* _Task to complete_
Across the entries below, work out how many lines contain "использовать". Please give the number only.

* _Provided records_
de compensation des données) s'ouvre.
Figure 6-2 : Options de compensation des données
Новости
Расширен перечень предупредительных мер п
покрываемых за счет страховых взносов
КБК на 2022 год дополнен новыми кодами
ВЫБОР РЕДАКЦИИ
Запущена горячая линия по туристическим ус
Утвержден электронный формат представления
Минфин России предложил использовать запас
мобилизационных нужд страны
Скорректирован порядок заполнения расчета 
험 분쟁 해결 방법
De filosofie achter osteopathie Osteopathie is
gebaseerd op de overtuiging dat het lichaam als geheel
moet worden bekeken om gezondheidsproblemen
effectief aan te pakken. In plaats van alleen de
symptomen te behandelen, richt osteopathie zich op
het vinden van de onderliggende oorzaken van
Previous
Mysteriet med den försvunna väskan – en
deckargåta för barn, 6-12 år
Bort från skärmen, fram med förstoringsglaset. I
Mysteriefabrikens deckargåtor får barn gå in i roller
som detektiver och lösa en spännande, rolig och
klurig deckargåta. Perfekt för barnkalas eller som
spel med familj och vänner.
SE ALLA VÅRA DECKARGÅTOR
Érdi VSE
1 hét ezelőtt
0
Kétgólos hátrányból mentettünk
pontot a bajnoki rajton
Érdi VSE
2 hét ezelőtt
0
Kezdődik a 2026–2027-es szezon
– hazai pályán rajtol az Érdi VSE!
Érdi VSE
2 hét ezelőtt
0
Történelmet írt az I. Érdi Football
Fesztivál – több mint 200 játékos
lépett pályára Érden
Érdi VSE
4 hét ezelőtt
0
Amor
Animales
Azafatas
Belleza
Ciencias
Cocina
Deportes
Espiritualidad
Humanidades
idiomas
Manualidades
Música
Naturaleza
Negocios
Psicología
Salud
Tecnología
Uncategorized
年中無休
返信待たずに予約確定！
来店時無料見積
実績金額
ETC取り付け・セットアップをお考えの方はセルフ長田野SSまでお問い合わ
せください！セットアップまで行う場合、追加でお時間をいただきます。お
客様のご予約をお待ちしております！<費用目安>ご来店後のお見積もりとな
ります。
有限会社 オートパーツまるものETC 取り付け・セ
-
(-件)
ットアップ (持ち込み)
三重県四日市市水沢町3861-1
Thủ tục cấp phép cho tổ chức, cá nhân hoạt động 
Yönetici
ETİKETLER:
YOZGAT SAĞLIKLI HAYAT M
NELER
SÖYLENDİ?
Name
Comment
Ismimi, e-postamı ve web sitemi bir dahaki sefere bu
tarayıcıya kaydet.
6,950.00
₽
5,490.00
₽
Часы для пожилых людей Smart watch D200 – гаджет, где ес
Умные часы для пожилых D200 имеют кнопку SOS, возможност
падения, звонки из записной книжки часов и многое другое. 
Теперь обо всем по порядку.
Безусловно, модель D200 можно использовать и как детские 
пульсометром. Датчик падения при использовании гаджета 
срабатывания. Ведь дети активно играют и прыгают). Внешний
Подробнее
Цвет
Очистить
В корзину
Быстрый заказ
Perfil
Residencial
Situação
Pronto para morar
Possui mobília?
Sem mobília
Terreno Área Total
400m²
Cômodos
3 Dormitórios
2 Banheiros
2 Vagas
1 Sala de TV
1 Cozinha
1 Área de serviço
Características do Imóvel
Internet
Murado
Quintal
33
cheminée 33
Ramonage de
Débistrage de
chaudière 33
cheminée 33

* _Solved exercise_
2